While many people read for fun, everyone needs to read to be successful in today’s economy, said Ron Wolfe, co-chair of Madison County Project Read’s Read-a-Thon conducted held Saturday at Richmond City Hall.
Even with the emphasis on education in Madison County, home to two institutions of higher learning, “We still have hundreds of people who read very poorly if at all,” Wolfe said.
Project Read offers tutoring in math, reading and English as a second language for individuals 16 and older, he said. “The annual Read-a-Thon is held to make people aware of the services we offer and to recruit tutors.”
The goal of Project Read’s tutoring is to help students qualify for the General Education Diploma (GED), Wolfe said.
In recent years, the Read-a-Thon was conducted in the Richmond Mall, but this year the event was moved to Richmond City Hall to facilitate video taping, Wolfe said.
The Read-a-Thon tape will be shown on Adelphia Cable Channel 12 for the first time March 3. “We hope to have it shown several other times as well,” he said.
Readers came from all parts of Madison County and included Richmond Mayor Connie Lawson, Berea Mayor Steve Connelly and Eastern Kentucky University President Joanne Glasser.
A group of third-graders from Model Laboratory School read compositions they wrote as if they had been passengers of the ill-fated Titanic, the supposedly “unsinkable” ship that went down in the chilly waters of the Atlantic Ocean after hitting an iceberg in April 1912.

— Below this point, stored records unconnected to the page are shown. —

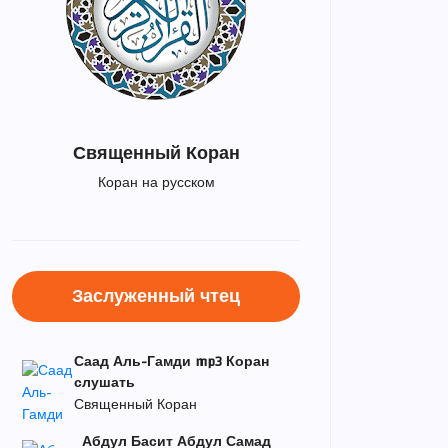
Священный Коран
Коран на русском
Заслуженный чтец
Саад Аль-Гамди mp3 Коран
слушать
Священный Коран
Абдул Басит Абдул Самад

The children imagined themselves as passengers in various classes aboard the ship, from rich to poor.
While describing the terror and tragedy that occurred all around them, the students wrote scripts with happy endings for their families.
All described how Titanic crewmen “shoved” or “forced” their fathers onto lifeboats with their wives and children despite the captain’s orders that only women and children be allowed on the lifeboats.
With TDS Restaurants, owner of the Richmond McDonald’s franchise as its sponsor, the Read-a-Thon’s list of more than 70 readers included Ronald McDonald.
While the young school children were still present, Ronald read “Five Little Monkeys Wash the Car.”
“This is a story that I enjoyed when I was just a little clown,” he said.
Some seventh-graders from Madison Middle School read papers they had written for a statewide soil conservation essay contest.
“We must conserve the rich soil that makes the grass in Kentucky so green,” one student wrote. “It’s so green it’s called bluegrass.”
During the Read-a-Thon, Project Read recognized its longest-serving board member, retired EKU English professor Dr. Martha Conaway. She also took her turn reading.